Gary Card

Personal information
- Nationality: Jamaican
- Born: 4 June 2007 (age 19)

Sport
- Sport: Athletics
- Event: Sprint
- College team: UTECH
- Coached by: Stephen Francis

Achievements and titles
- Personal bests: 60m: 6.52 (Kingston, 2026) AU20R 100m: 9.93 (Kingston, 2026) NU20R 200m: 20.28 (Budapest, 2026)

Medal record
Men's athletics
Representing Jamaica
World U20 Championships
| Gold medal – first place | 2024 Lima | 4×100 m relay |
| Silver medal – second place | 2026 Eugene | 100m |
| Bronze medal – third place | 2026 Eugene | 4×100 m relay |
CARIFTA Games (U20)
| Gold medal – first place | 2024 St George's | 200 m |
| Silver medal – second place | 2024 St George's | 4x100 m relay |

= Gary Card =

Jamaican athlete (born 2007)

Gary Card (born 4 June 2007) is a Jamaican sprinter.
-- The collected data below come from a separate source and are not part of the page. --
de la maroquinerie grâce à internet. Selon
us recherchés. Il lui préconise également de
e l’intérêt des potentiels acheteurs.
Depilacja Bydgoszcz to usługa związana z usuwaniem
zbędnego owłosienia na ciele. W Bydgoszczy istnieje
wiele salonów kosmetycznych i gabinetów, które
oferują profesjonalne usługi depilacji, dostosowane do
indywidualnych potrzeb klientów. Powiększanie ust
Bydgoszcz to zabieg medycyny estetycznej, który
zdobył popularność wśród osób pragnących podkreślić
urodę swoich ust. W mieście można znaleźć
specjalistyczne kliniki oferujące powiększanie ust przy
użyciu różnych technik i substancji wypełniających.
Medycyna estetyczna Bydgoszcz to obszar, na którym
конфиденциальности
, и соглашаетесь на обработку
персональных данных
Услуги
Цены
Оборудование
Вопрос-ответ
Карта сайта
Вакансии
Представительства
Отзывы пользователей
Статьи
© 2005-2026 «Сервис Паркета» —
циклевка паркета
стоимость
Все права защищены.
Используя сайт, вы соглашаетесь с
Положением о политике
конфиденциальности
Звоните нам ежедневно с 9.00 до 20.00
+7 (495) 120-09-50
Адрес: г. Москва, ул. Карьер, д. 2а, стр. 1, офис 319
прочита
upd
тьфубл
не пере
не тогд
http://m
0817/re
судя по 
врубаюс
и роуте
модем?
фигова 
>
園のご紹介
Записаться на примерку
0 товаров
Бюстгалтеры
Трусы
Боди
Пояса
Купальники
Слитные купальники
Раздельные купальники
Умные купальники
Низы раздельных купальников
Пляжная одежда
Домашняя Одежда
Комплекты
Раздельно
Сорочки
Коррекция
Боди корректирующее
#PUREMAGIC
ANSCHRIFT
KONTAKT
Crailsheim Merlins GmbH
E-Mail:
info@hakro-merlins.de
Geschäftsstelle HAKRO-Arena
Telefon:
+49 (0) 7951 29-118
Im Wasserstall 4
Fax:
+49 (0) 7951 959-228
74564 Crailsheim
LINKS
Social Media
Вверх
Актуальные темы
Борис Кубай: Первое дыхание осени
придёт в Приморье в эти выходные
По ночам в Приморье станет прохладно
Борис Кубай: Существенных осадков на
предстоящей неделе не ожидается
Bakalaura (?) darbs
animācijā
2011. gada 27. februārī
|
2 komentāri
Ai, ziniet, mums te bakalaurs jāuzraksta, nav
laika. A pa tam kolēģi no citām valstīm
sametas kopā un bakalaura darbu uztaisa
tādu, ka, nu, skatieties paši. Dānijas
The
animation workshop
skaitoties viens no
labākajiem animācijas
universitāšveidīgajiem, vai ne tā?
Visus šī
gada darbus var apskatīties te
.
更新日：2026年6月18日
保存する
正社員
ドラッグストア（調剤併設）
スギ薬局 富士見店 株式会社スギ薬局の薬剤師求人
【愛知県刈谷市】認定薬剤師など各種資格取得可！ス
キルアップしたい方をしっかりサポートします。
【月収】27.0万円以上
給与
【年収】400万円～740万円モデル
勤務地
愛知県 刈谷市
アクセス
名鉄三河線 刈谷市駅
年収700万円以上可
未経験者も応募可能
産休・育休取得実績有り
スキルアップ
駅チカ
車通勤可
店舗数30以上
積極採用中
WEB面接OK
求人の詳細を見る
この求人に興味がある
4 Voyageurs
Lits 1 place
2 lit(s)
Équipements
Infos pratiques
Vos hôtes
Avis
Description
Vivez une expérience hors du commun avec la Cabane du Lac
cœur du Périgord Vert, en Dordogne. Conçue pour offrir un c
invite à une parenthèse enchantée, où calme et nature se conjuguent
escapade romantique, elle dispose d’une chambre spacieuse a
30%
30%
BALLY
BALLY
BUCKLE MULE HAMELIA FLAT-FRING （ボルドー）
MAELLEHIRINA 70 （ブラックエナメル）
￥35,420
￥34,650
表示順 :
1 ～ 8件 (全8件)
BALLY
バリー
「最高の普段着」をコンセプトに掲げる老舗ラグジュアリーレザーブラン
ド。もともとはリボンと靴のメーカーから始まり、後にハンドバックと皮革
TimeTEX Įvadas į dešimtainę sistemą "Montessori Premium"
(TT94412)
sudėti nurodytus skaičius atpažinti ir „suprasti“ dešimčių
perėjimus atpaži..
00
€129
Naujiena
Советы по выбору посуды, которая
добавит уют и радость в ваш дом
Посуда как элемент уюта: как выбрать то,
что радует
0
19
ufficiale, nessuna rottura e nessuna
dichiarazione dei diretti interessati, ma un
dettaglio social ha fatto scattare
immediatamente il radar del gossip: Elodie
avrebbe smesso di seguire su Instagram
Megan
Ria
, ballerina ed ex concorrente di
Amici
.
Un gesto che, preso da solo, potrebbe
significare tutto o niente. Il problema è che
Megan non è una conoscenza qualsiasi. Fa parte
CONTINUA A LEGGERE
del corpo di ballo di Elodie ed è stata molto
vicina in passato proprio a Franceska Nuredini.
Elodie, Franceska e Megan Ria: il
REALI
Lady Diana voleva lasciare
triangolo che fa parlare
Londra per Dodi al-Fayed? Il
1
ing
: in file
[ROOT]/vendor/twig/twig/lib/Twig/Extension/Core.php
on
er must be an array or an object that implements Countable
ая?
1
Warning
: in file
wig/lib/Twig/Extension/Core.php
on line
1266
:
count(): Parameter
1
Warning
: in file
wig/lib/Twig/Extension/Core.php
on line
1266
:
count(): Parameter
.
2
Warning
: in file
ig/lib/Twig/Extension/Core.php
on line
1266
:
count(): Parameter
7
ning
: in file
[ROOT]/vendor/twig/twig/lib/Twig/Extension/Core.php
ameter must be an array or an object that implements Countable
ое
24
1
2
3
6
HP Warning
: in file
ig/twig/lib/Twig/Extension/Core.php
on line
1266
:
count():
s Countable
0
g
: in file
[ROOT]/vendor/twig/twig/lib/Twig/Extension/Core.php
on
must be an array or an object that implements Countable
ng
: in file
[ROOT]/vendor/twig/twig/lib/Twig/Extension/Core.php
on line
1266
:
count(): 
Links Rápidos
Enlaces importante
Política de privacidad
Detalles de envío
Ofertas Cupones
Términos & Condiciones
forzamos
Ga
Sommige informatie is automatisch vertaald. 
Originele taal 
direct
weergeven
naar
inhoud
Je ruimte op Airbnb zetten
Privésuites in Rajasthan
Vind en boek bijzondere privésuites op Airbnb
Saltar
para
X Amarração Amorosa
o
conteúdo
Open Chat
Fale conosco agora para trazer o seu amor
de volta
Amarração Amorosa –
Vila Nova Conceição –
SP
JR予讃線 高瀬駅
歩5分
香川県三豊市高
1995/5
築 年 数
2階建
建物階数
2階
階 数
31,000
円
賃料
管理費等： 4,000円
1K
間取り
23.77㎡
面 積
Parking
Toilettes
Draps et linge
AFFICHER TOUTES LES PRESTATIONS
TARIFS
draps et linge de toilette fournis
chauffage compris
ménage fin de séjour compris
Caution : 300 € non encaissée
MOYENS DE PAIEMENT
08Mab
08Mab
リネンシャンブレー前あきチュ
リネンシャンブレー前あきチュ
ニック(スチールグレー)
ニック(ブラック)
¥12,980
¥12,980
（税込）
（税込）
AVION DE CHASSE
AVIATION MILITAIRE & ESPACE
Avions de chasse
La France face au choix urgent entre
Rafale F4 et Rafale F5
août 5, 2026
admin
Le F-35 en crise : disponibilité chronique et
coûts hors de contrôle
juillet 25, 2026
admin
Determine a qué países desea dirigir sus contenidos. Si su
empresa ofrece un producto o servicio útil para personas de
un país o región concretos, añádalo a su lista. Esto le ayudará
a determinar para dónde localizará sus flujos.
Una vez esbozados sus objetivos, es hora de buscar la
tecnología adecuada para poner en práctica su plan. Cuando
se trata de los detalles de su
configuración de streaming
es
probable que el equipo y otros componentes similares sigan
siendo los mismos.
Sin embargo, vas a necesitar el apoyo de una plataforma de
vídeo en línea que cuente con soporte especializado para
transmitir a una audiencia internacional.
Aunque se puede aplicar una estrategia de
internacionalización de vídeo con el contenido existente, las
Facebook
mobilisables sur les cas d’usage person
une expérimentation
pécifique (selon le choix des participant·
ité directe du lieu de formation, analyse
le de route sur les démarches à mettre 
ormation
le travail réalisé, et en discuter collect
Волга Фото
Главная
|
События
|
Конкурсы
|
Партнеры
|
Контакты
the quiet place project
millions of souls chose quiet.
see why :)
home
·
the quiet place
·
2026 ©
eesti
In 2026, he set a new Jamaican under-20 national record for the 100 metres in finishing runner-up at the Jamaican Athletics Championships.

==Biography==
At the 2024 ISSA Boys and Girls Championships, Card finished second running the 200 metres in 21.23 seconds. He ran a strong curve, but lost momentum down the straight, and was passed at the line. The medalists crossed the line separated by 0.01 over each other.

==2024==
Card won the gold medal over 200 metres at the 2024 CARIFTA Games, after winning the CARIFTA Trials by a length in a personal best time of 20.79 the month before. He also won a silver medal in the 4 × 100 m relay. Card won the 100 metres at the Jamaican U20 National Trials in Kingston, running a personal best time of 10.07 seconds in July 2024. This time placed him second on the Jamaican U20 all-time list. He subsequently qualified for the final at the 2024 World Athletics U20 Championships in the 100 metres, in which he placed sixth overall. Later at the Championships he won gold in the 4 x 100 metres relay.

==2025==
In February 2025, Card won the 100 metres in 10.21 at the 2025 Jamaica Athletics Administrative Association (JAAA) Carifta Trials. Card lowered his personal best for the 100 metres to 10.06 seconds in the semifinal, and then ran 10.27 seconds to win at the 2025 Jamaica’s ISSA Boys’ and Girls’ Championships in March 2025 while hopping across the finish line. Due to injury concerns, he withdrew from the 2025 CARIFTA Games.

==2026==
Card ran a personal best 6.52 seconds for the 60 metres (+1.4) at the 2026 Gibson McCook Relays in Kingston. In April 2026, in Philadelphia, Card ran a personal best 10.03 seconds in the heats of the College Championship of America 100 metres. On 19 June, he finished runner-up to Oblique Seville in the 100 metres final at the senior Jamaican Athletics Championships, with a time of 9.93 seconds. The time set a new Jamaican national U20 record and moved him to joint-third on the world U20 all-time list. On 14 July, Card moved to second on the Jamaican under-list for the 200 metres behind Usain Bolt, with 20.28 seconds at the István Gyulai Memorial, in Budapest. On 6 August, he placed second in the final of the 100 metres at the 2026 World Athletics U20 Championships in Eugene, United States. He was later also a finalist in the 200 metres at the Games, placing sixth overall.

==Personal life==
Card attended Wolmer's Boys School in Kingston, Jamaica. He has trained with Stephen Francis and the MVP Club since high school, with Francis himself an alumni and former head coach at the school. Card later attended University of Technology, Jamaica.